10 is a perspective view showing a structure of a discharge cell portion of a panel of a plasma display device according to another embodiment of the present invention;

11 is a perspective view showing a structure of a discharge cell portion of a panel of a plasma display device according to another embodiment of the present invention;

12 is a perspective view showing a structure of a discharge cell portion of a panel of a plasma display device according to another embodiment of the present invention;

13 is a perspective view showing a panel structure of a conventional plasma display device;

14 is a plan view showing the structure of a discharge cell portion of a conventional plasma display device.

Claims (4)

A pair of front side and rear side substrates disposed so as to form discharge spaces separated by barrier ribs between the substrates, and a plurality of display electrodes arranged and formed on the front side substrate so that discharge cells are formed between the barrier ribs; And a dielectric layer formed on the front substrate so as to cover the display electrode, and a phosphor layer emitting light by discharge between the display electrodes, wherein the dielectric layer has at least a two-layer structure having a different dielectric constant and the display electrode The dielectric constant of the dielectric layer on the upper side of the discharge space is made smaller than that of the lower dielectric layer covering the dielectric layer, and a concave portion having a polygonal pillar or a polygonal pyramid is formed on each surface of the discharge cell on the surface of the discharge space. Plasma display device.
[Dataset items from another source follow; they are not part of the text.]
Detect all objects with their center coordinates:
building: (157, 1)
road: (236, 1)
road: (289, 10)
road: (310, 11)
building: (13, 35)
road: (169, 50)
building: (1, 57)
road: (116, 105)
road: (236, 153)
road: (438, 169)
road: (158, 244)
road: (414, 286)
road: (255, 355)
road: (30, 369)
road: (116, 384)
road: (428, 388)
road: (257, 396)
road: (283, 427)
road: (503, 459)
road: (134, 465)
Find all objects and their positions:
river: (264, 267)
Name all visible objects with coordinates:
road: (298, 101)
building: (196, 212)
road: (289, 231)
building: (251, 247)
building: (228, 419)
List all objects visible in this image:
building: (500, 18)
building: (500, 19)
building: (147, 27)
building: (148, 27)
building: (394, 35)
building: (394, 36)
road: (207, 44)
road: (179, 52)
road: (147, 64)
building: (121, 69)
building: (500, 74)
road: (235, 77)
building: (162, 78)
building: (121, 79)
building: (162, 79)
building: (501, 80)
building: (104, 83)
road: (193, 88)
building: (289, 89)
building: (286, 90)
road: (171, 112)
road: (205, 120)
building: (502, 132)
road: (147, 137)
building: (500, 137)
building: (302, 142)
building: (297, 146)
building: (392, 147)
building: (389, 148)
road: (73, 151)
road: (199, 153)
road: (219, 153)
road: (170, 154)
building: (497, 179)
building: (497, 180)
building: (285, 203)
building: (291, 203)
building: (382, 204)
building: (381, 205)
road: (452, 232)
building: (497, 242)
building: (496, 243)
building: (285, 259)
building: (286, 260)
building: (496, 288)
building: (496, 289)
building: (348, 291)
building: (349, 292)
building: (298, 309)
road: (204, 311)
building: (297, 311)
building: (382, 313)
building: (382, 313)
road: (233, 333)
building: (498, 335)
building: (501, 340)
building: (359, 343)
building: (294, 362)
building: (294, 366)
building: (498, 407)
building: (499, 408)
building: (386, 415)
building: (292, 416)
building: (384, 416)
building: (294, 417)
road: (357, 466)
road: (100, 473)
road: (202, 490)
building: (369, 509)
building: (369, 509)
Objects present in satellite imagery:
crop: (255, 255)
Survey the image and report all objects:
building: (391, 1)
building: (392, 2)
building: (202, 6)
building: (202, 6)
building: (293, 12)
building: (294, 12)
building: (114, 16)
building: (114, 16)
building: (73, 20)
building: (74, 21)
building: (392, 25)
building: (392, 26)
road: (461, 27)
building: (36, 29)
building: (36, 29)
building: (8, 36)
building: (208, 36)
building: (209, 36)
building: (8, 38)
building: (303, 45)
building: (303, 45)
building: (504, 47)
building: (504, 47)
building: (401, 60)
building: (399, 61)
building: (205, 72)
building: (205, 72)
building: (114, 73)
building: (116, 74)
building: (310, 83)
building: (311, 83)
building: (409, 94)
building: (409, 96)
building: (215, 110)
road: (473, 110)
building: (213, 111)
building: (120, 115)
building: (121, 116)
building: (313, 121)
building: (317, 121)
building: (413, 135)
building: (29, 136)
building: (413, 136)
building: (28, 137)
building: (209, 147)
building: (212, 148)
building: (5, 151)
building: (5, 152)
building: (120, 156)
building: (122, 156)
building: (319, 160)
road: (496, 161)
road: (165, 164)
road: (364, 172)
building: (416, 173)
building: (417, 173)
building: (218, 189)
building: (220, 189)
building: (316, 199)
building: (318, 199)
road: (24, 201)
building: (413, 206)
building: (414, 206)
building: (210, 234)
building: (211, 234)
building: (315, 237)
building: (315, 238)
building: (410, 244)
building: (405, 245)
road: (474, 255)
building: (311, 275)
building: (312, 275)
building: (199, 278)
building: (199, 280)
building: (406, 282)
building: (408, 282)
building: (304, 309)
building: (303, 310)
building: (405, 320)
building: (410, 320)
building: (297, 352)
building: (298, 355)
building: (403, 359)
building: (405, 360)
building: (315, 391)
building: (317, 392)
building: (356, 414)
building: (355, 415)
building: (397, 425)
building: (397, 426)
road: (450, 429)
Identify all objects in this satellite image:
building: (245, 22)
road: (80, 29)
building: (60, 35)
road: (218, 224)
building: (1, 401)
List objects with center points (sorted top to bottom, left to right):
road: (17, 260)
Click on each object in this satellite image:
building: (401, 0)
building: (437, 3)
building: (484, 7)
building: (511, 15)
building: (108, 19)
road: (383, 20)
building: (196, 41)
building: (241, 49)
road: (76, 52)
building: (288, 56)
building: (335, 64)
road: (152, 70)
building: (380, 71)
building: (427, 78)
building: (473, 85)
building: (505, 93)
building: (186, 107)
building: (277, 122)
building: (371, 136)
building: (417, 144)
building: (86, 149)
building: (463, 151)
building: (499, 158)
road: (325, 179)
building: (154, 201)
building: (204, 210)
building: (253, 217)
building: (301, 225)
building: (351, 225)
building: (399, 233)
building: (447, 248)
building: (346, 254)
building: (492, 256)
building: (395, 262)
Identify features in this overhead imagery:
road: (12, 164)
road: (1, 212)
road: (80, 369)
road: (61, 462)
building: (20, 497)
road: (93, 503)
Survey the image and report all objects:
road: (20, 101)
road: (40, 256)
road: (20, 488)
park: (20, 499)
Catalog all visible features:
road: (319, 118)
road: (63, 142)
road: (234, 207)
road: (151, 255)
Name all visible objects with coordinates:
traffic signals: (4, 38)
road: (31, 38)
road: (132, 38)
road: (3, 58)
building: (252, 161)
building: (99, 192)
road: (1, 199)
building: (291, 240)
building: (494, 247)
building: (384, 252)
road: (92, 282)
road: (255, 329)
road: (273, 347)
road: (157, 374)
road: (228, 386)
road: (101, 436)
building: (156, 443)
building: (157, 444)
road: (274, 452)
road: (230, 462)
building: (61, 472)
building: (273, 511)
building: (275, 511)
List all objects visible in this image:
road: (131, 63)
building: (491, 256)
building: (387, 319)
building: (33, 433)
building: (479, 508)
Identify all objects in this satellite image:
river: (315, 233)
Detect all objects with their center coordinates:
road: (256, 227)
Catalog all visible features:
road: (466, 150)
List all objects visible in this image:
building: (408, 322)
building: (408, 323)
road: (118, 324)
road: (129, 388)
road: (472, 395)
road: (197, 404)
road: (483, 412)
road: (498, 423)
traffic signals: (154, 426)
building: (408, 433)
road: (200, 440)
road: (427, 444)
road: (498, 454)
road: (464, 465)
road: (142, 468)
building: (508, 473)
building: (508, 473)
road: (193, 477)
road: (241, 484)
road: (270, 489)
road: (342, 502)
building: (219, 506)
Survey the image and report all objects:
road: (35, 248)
The plasma display apparatus according to claim 1, wherein at least two concave portions are formed on the surface of the discharge space side of the dielectric layer for each of the discharge cells. 3. The plasma display device according to claim 2, wherein at least one groove is formed so as to connect concave portions for each discharge cell. 2. The plasma display according to claim 1, wherein the phosphor layers are formed by arranging the colors of red, green, and blue in order in correspondence with the discharge cells, and the sizes of the concave portions for each discharge cell are different for each color of the phosphor layer. Device.